"""

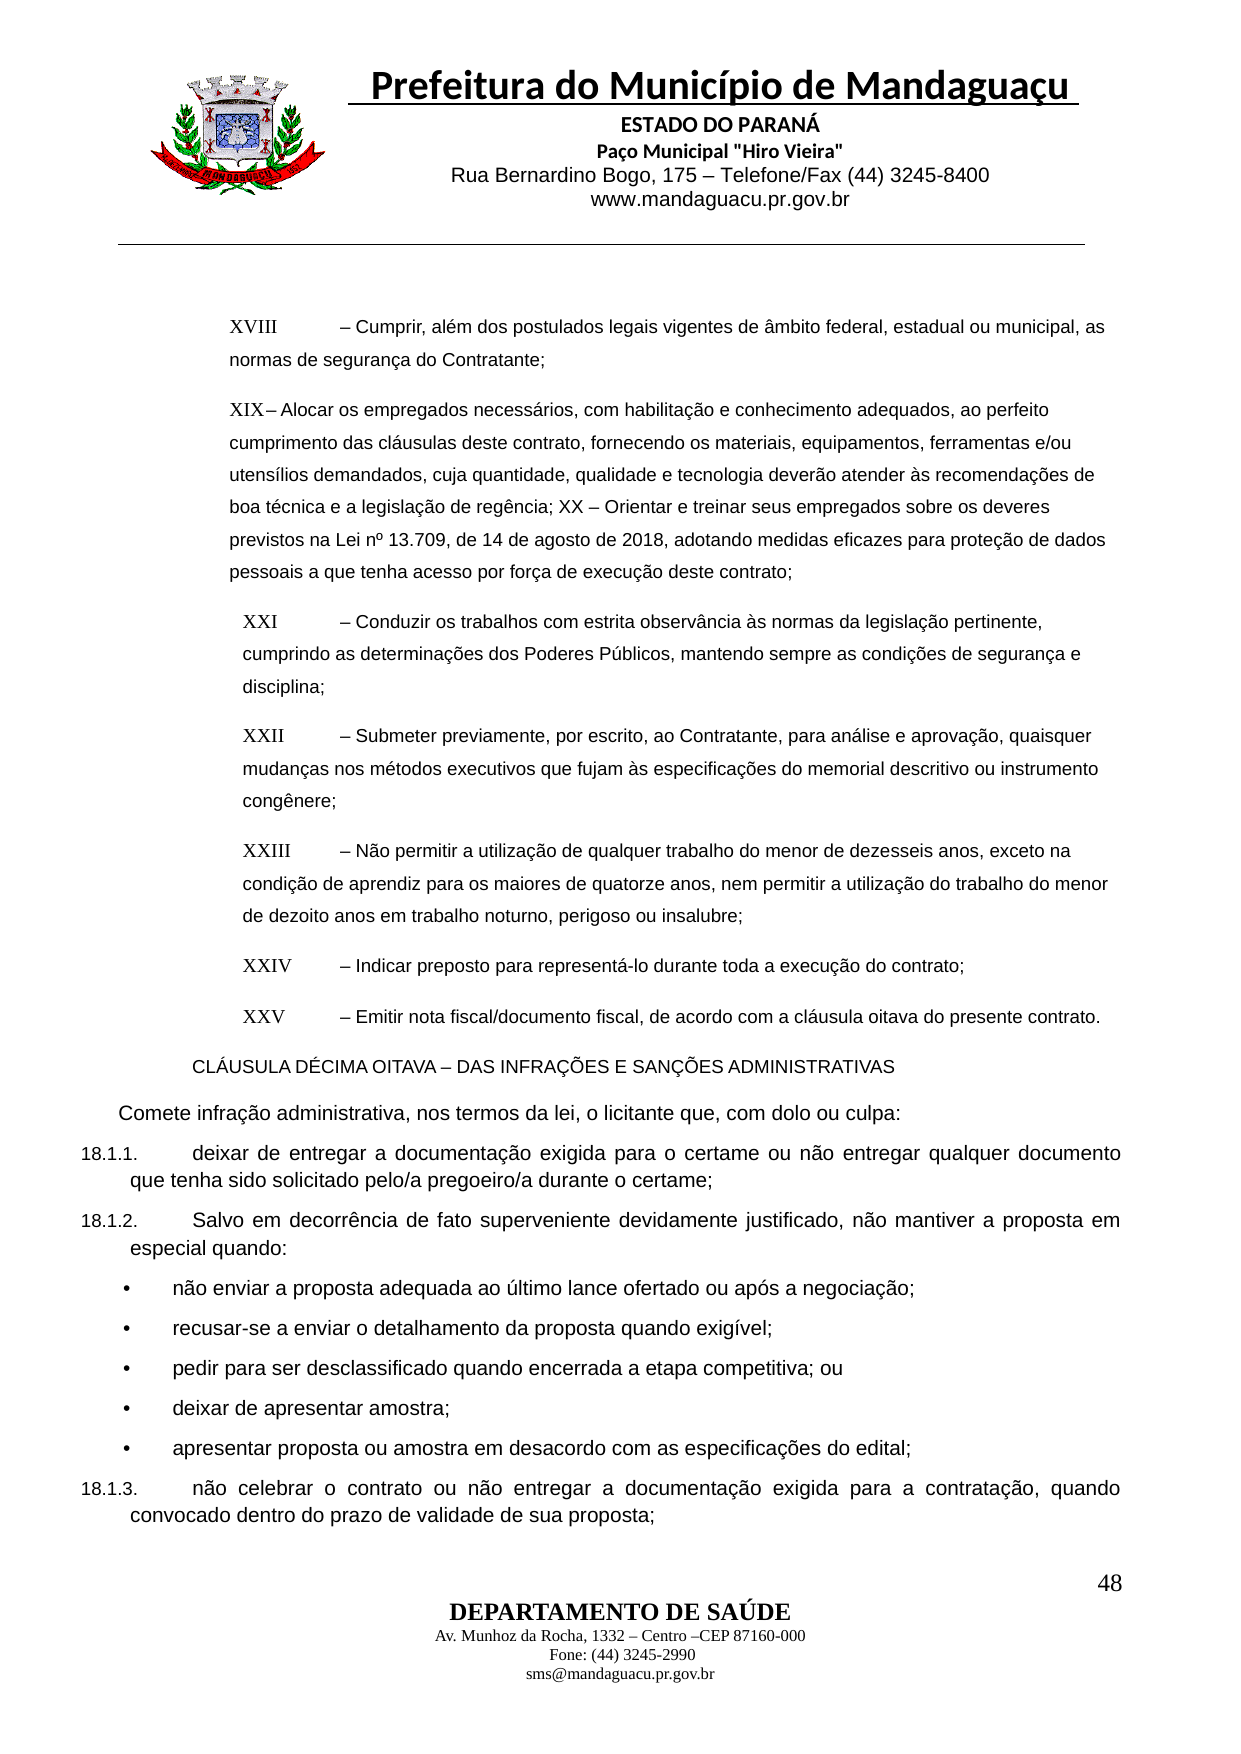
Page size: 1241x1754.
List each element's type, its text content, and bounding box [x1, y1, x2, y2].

list – Não permitir a utilização de qualquer trabalho do menor de dezesseis anos, exceto na condição de aprendiz para os maiores de quatorze anos, nem permitir a utilização do trabalho do menor de dezoito anos em trabalho noturno, perigoso ou insalubre; [242, 839, 1122, 927]
list recusar-se a enviar o detalhamento da proposta quando exigível; [123, 1315, 1122, 1339]
list – Cumprir, além dos postulados legais vigentes de âmbito federal, estadual ou municipal, as normas de segurança do Contratante; [229, 315, 1122, 371]
list deixar de apresentar amostra; [123, 1395, 1122, 1419]
list pedir para ser desclassificado quando encerrada a etapa competitiva; ou [123, 1355, 1122, 1379]
text CLÁUSULA DÉCIMA OITAVA – DAS INFRAÇÕES E SANÇÕES ADMINISTRATIVAS [192, 1056, 1122, 1077]
list apresentar proposta ou amostra em desacordo com as especificações do edital; [123, 1435, 1122, 1459]
list – Conduzir os trabalhos com estrita observância às normas da legislação pertinente, cumprindo as determinações dos Poderes Públicos, mantendo sempre as condições de segurança e disciplina; [242, 609, 1122, 697]
list – Indicar preposto para representá-lo durante toda a execução do contrato; [242, 954, 1122, 977]
list não celebrar o contrato ou não entregar a documentação exigida para a contratação, quando convocado dentro do prazo de validade de sua proposta; [81, 1475, 1122, 1527]
list deixar de entregar a documentação exigida para o certame ou não entregar qualquer documento que tenha sido solicitado pelo/a pregoeiro/a durante o certame; [81, 1140, 1122, 1192]
list – Emitir nota fiscal/documento fiscal, de acordo com a cláusula oitava do presente contrato. [242, 1005, 1122, 1028]
list – Alocar os empregados necessários, com habilitação e conhecimento adequados, ao perfeito cumprimento das cláusulas deste contrato, fornecendo os materiais, equipamentos, ferramentas e/ou utensílios demandados, cuja quantidade, qualidade e tecnologia deverão atender às recomendações de boa técnica e a legislação de regência; XX – Orientar e treinar seus empregados sobre os deveres previstos na Lei nº 13.709, de 14 de agosto de 2018, adotando medidas eficazes para proteção de dados pessoais a que tenha acesso por força de execução deste contrato; [229, 398, 1122, 582]
list – Submeter previamente, por escrito, ao Contratante, para análise e aprovação, quaisquer mudanças nos métodos executivos que fujam às especificações do memorial descritivo ou instrumento congênere; [242, 724, 1122, 812]
list Salvo em decorrência de fato superveniente devidamente justificado, não mantiver a proposta em especial quando: [81, 1208, 1122, 1259]
list não enviar a proposta adequada ao último lance ofertado ou após a negociação; [123, 1275, 1122, 1299]
text Comete infração administrativa, nos termos da lei, o licitante que, com dolo ou culpa: [118, 1100, 1122, 1124]
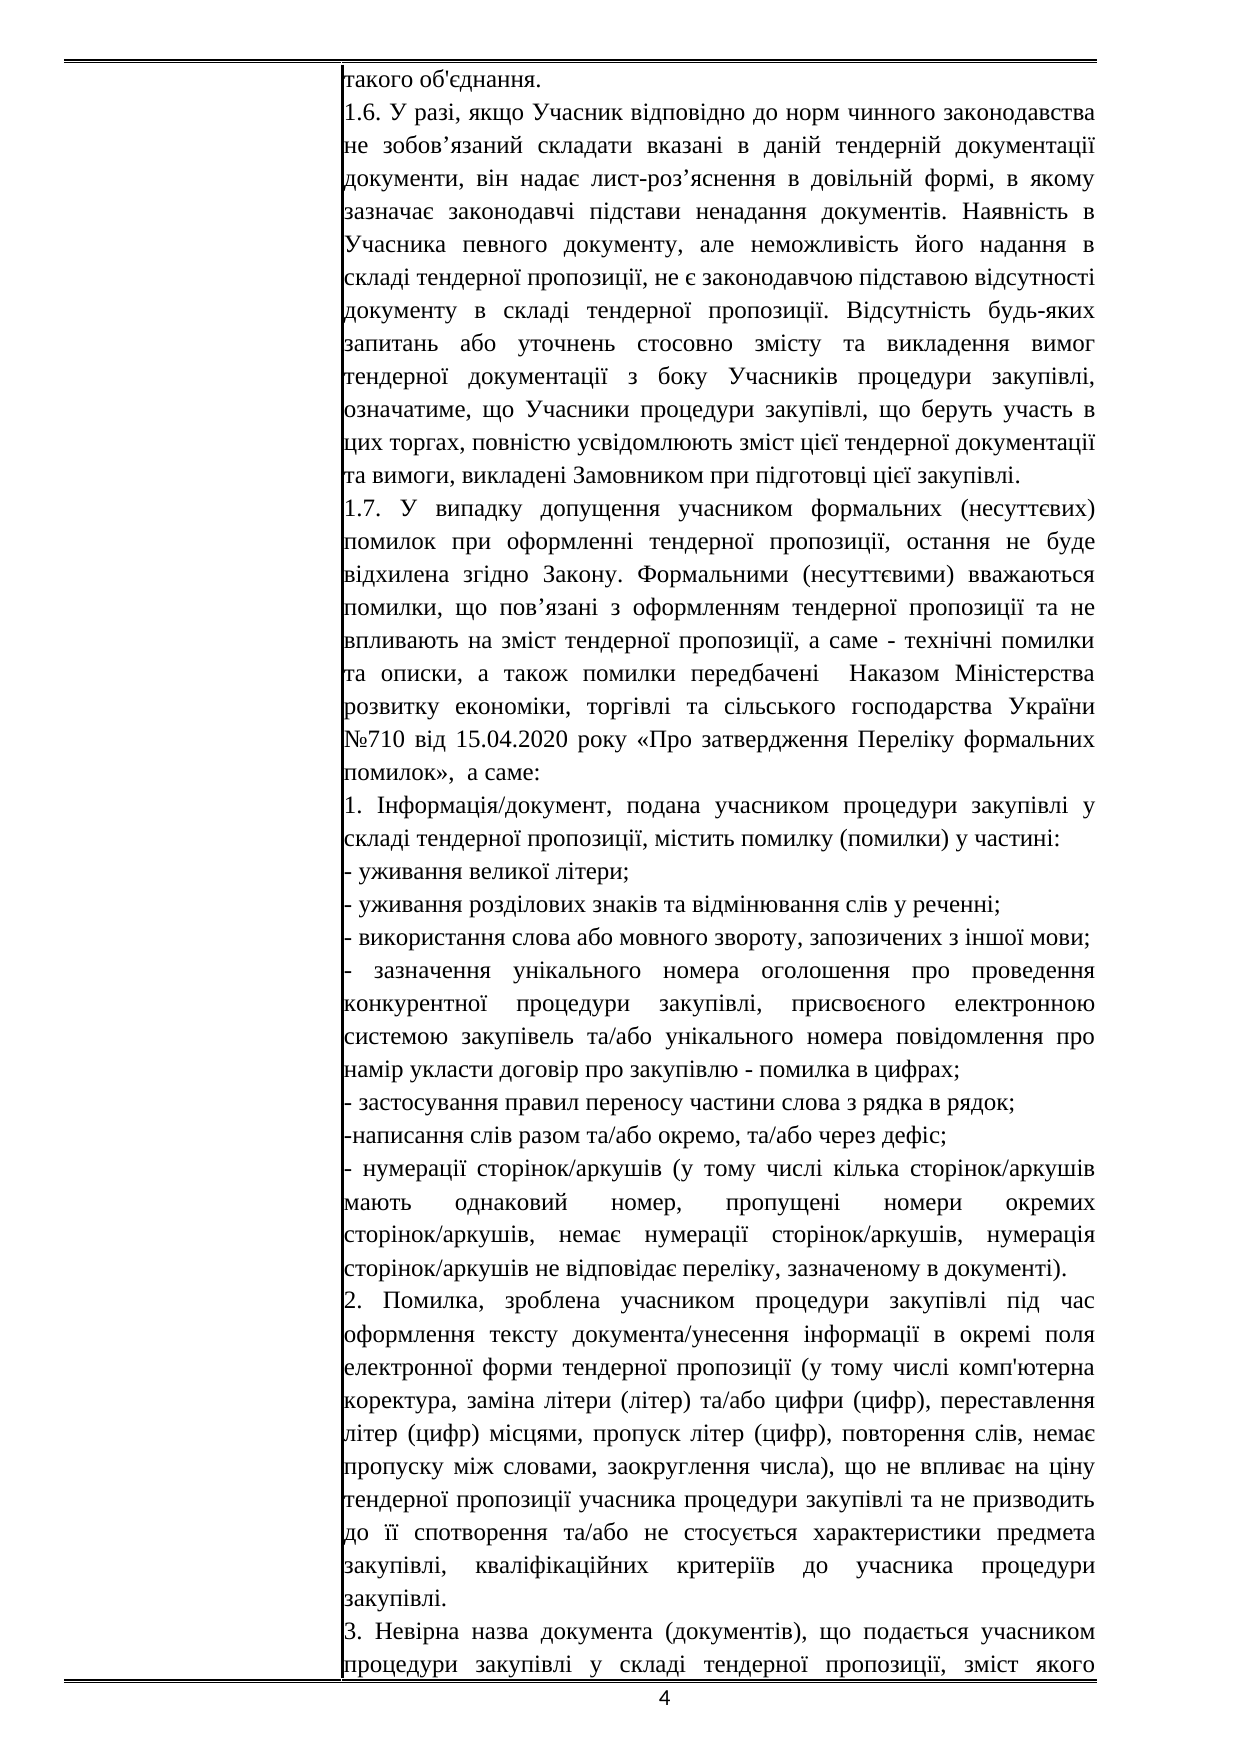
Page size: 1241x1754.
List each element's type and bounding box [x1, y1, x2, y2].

table_header [64, 61, 342, 1679]
table_header [342, 63, 1097, 1679]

"""

(What the task asks):
Only the count, nothing else: how many lines of the records hold the word "type"?

(Problem solution):
2